Eritrea blasts U.S. visa ban, Nigeria creates committee to address issues


LAGOS (Reuters) – Eritrea denounced a U.S. ban on immigrant visas for its citizens as “unacceptable” on Saturday, while Nigeria’s government said it had created a committee to address the issues that prompted U.S. President Donald Trump to add the country to the ban.

A Nigerian flag is seen outside Nigeria Trade Office after Nigerian request to Taiwan to relocate its representative office in the African country, in Taipei, Taiwan January 12, 2017. REUTERS/Tyrone Siu

Nigeria and Eritrea were among six countries, four of them in Africa, added to an expanded version of the U.S. visa ban announced on Friday in a presidential proclamation.

U.S. officials said the countries failed to meet U.S. security and information-sharing standards, which necessitated the new restrictions.

“Nigeria remains committed to maintaining productive relations with the United States and other international allies especially on matters of global security,” a Nigerian presidential statement said.
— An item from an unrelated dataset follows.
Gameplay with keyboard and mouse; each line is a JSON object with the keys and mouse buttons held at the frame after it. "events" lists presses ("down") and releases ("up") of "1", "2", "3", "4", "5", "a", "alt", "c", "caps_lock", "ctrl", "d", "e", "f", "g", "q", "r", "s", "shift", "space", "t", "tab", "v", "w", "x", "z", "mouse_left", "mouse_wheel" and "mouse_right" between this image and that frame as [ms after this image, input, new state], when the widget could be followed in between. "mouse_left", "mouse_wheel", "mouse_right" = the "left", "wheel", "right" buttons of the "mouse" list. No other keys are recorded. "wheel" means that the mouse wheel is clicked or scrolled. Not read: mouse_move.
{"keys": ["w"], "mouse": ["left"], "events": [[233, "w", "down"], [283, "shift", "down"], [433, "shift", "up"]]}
Nigeria, the most populous nation in Africa, is the biggest country on the list whose citizens will be suspended from U.S. visas that can lead to permanent residency. Eritrea, Kyrgyzstan and Myanmar were also slapped with a similar ban.

Nigeria’s information minister told Reuters they had no warning of their inclusion on the list before it appeared in the media. [L8N29W549]

Eritrean Foreign Minister Osman Saleh Mohammed said the government saw the ban as a political move that would hurt the country’s relations with the United States.

“We find this move unacceptable,” he told Reuters by telephone. “We will, however, not expel the U.S. ambassador,” he added.

The U.S. government also said it will stop issuing “diversity visas” to nationals of Sudan and Tanzania.

The visas, which Trump has criticized, are available by lottery for applicants from countries with low rates of immigration.